◆ **What you will do**
Convert the text lines of all the entries below into a single JSON array of strings, one string per line, with blank lines omitted. Leave the pictures out of the array.

——————————

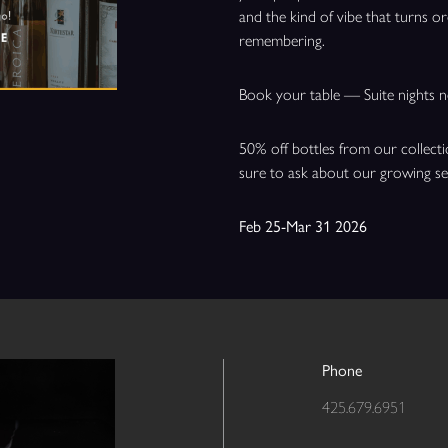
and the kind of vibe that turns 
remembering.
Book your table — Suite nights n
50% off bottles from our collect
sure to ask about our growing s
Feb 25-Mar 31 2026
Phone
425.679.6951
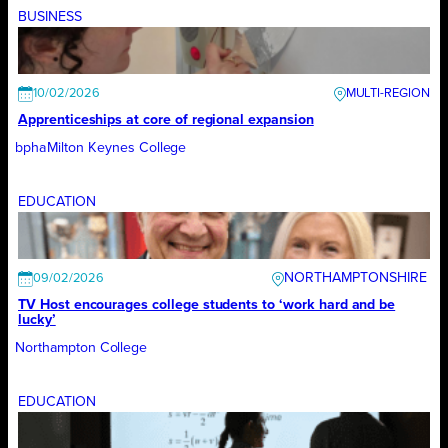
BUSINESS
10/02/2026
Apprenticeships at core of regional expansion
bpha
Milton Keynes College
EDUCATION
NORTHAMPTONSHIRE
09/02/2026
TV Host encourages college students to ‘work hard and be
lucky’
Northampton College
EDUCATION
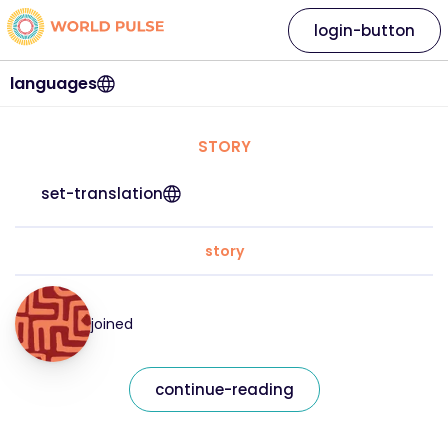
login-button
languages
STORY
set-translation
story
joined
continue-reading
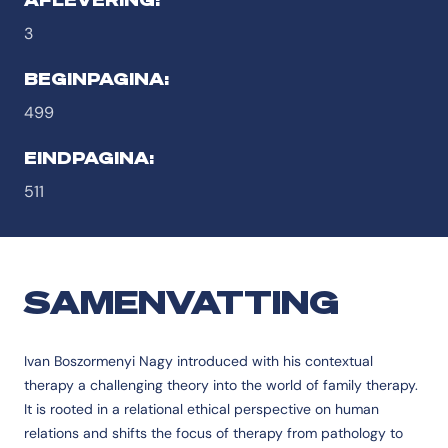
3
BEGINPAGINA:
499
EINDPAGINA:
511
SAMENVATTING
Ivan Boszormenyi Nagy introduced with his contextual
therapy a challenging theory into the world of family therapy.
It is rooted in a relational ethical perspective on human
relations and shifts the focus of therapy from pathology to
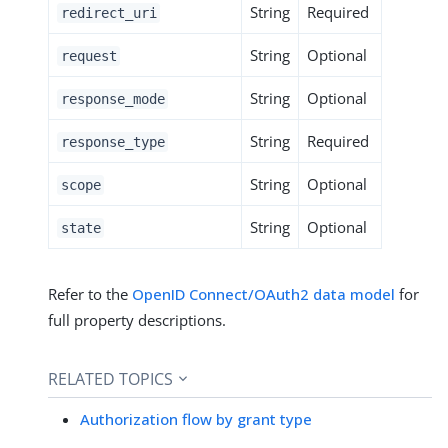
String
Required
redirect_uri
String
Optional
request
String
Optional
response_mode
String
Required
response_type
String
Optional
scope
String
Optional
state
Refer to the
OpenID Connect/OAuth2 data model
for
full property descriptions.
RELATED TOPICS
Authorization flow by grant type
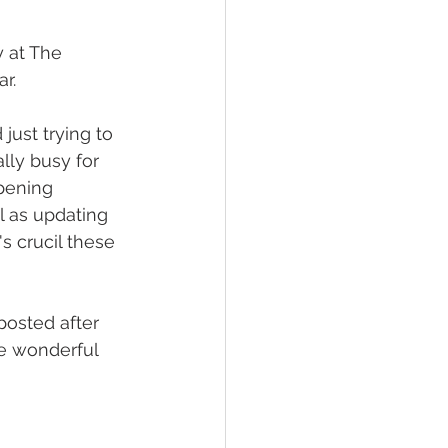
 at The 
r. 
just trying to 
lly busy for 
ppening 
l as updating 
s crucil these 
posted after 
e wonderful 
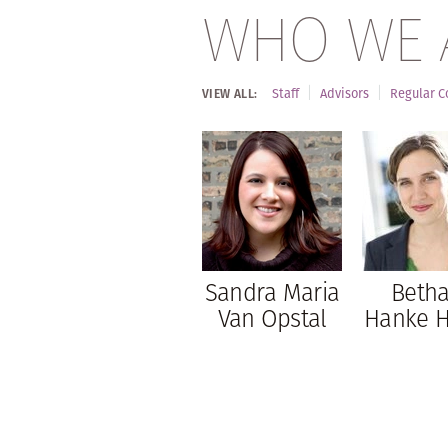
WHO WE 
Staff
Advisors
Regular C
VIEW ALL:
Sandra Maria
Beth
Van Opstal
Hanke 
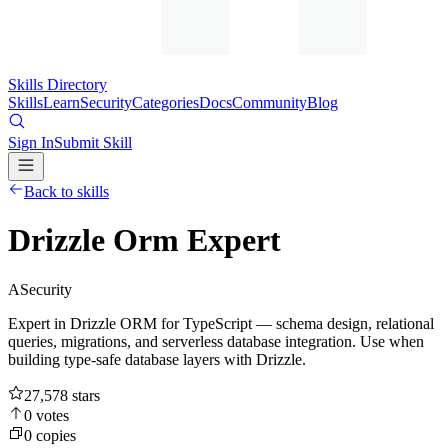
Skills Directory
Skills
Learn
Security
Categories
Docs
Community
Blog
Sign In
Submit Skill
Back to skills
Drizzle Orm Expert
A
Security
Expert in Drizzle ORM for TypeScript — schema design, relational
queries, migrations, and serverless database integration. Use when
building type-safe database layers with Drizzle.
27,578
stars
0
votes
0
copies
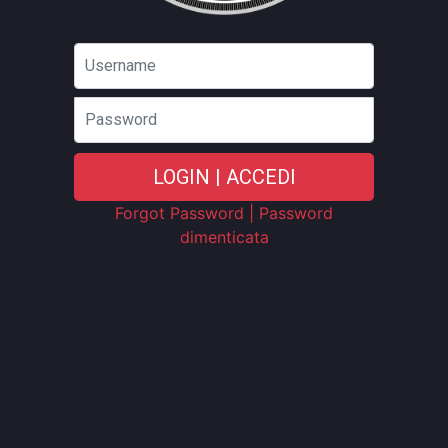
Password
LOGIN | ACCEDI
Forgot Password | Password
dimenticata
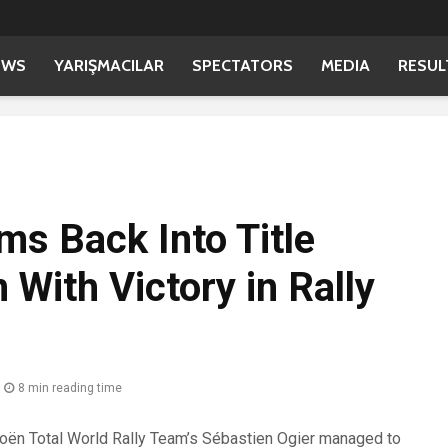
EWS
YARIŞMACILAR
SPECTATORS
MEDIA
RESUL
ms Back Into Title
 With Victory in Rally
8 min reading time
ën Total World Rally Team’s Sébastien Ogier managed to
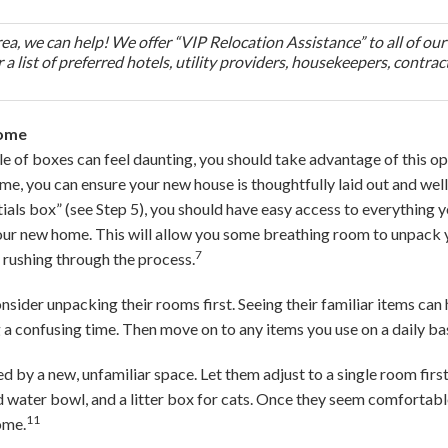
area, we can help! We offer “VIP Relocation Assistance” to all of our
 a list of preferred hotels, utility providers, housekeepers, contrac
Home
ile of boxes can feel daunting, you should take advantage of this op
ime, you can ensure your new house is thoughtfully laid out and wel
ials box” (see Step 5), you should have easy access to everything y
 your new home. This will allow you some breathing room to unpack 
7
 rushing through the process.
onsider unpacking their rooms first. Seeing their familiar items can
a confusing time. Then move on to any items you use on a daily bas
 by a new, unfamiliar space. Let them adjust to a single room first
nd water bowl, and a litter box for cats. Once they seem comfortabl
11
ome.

——————————

◆ **Response**
[
  "and the kind of vibe that turns ",
  "remembering.",
  "Book your table — Suite nights n",
  "50% off bottles from our collect",
  "sure to ask about our growing s",
  "Feb 25-Mar 31 2026",
  "Phone",
  "425.679.6951",
  "BUSINESS",
  "10/02/2026",
  "Apprenticeships at core of regional expansion",
  "bpha",
  "Milton Keynes College",
  "EDUCATION",
  "NORTHAMPTONSHIRE",
  "09/02/2026",
  "TV Host encourages college students to ‘work hard and be",
  "lucky’",
  "Northampton College",
  "EDUCATION",
  "login-button",
  "languages",
  "STORY",
  "set-translation",
  "story",
  "joined",
  "continue-reading",
  "3",
  "BEGINPAGINA:",
  "499",
  "EINDPAGINA:",
  "511",
  "SAMENVATTING",
  "Ivan Boszormenyi Nagy introduced with his contextual",
  "therapy a challenging theory into the world of family therapy.",
  "It is rooted in a relational ethical perspective on human",
  "relations and shifts the focus of therapy from pathology to",
  "String",
  "Required",
  "redirect_uri",
  "String",
  "Optional",
  "request",
  "String",
  "Optional",
  "response_mode",
  "String",
  "Required",
  "response_type",
  "String",
  "Optional",
  "scope",
  "String",
  "Optional",
  "state",
  "Refer to the",
  "OpenID Connect/OAuth2 data model",
  "for",
  "full property descriptions.",
  "RELATED TOPICS",
  "Authorization flow by grant type",
  " at The ",
  "r. ",
  "just trying to ",
  "lly busy for ",
  "ppening ",
  "l as updating ",
  "s crucil these ",
  "posted after ",
  "e wonderful ",
  "WHO WE ",
  "Staff",
  "Advisors",
  "Regular C",
  "VIEW ALL:",
  "Sandra Maria",
  "Beth",
  "Van Opstal",
  "Hanke ",
  "Skills Directory",
  "Skills",
  "Learn",
  "Security",
  "Categories",
  "Docs",
  "Community",
  "Blog",
  "Sign In",
  "Submit Skill",
  "Back to skills",
  "Drizzle Orm Expert",
  "A",
  "Security",
  "Expert in Drizzle ORM for TypeScript — schema design, relational",
  "queries, migrations, and serverless database integration. Use when",
  "building type-safe database layers with Drizzle.",
  "27,578",
  "stars",
  "0",
  "votes",
  "0",
  "copies",
  "Password",
  "LOGIN | ACCEDI",
  "Forgot Password | Password",
  "dimenticata",
  "EWS",
  "YARIŞMACILAR",
  "SPECTATORS",
  "MEDIA",
  "RESUL",
  "ms Back Into Title",
  " With Victory in Rally",
  "8 min reading time",
  "ën Total World Rally Team’s Sébastien Ogier managed to",
  "area, we can help! We offer “VIP Relocation Assistance” to all of our",
  " a list of preferred hotels, utility providers, housekeepers, contrac",
  "Home",
  "ile of boxes can feel daunting, you should take advantage of this op",
  "ime, you can ensure your new house is thoughtfully laid out and wel",
  "ials box” (see Step 5), you should have easy access to everything y",
  " your new home. This will allow you some breathing room to unpack ",
  "7",
  " rushing through the process.",
  "onsider unpacking their rooms first. Seeing their familiar items can",
  "a confusing time. Then move on to any items you use on a daily bas",
  " by a new, unfamiliar space. Let them adjust to a single room first",
  "nd water bowl, and a litter box for cats. Once they seem comfortabl",
  "11",
  "ome."
]